Chart tasks with short answers
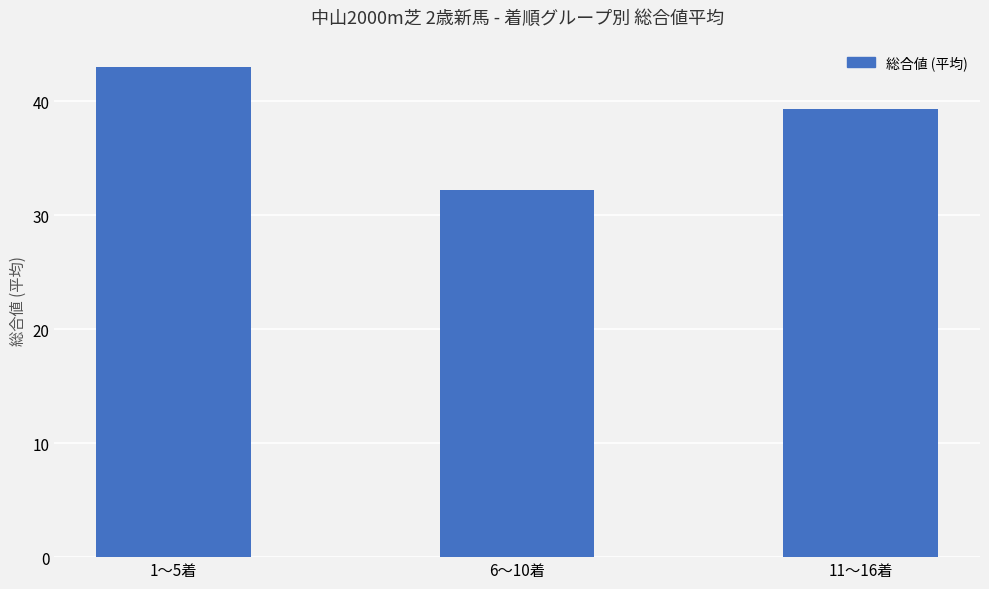

What is the difference between the second highest and minimum values?

7.1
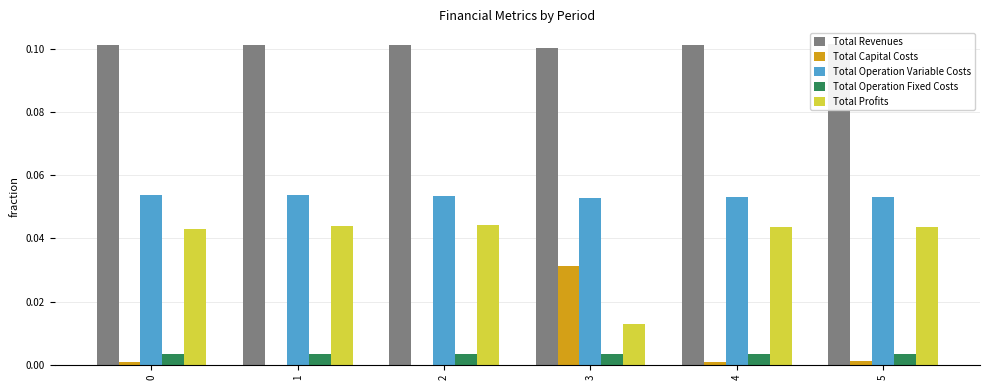

Which series changed the most between 3 and 4?

Total Profits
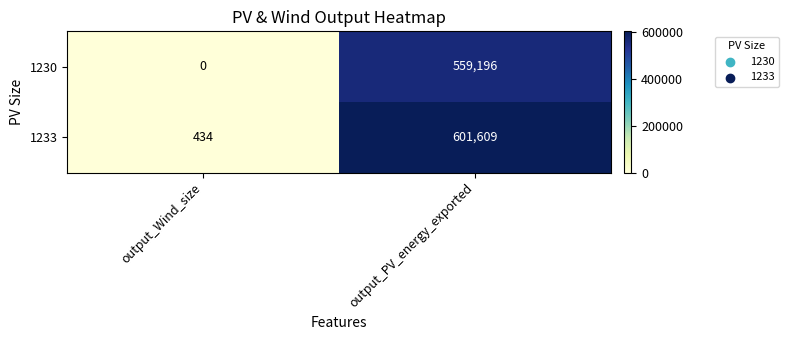

Reading right to left, transcribe all the data shown in this chart.

1230: 559196	0
1233: 601609	434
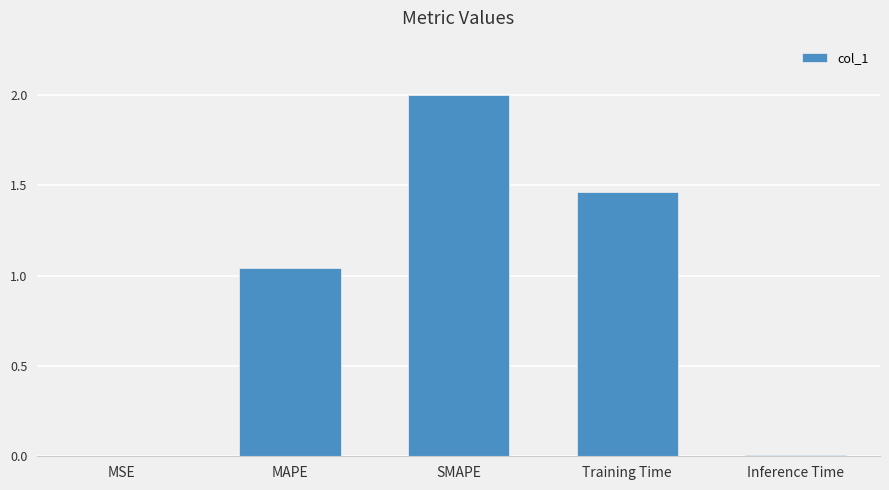

True or false: the data shows 1.2 at SMAPE.

False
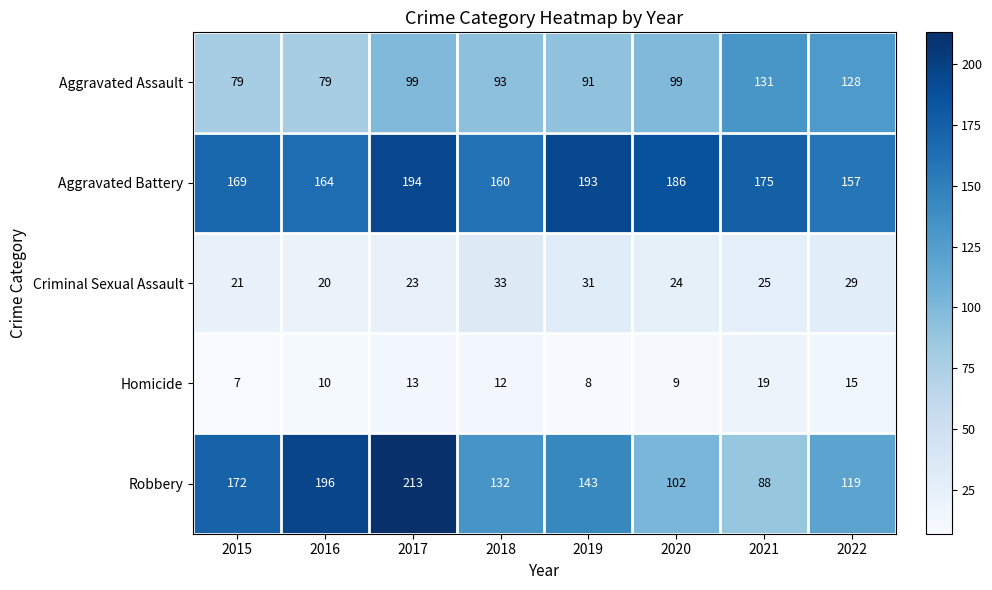

What is the sum of the Robbery values at 2016 and 2017?

409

[WHAT YOU WILL DO] Copy the text of every item above word for word, leaving out the pictures.

[OUTPUT FOR THIS TASK]
What is the difference between the second highest and minimum values?

7.1

Which series changed the most between 3 and 4?

Total Profits

Reading right to left, transcribe all the data shown in this chart.

1230: 559196	0
1233: 601609	434

True or false: the data shows 1.2 at SMAPE.

False

What is the sum of the Robbery values at 2016 and 2017?

409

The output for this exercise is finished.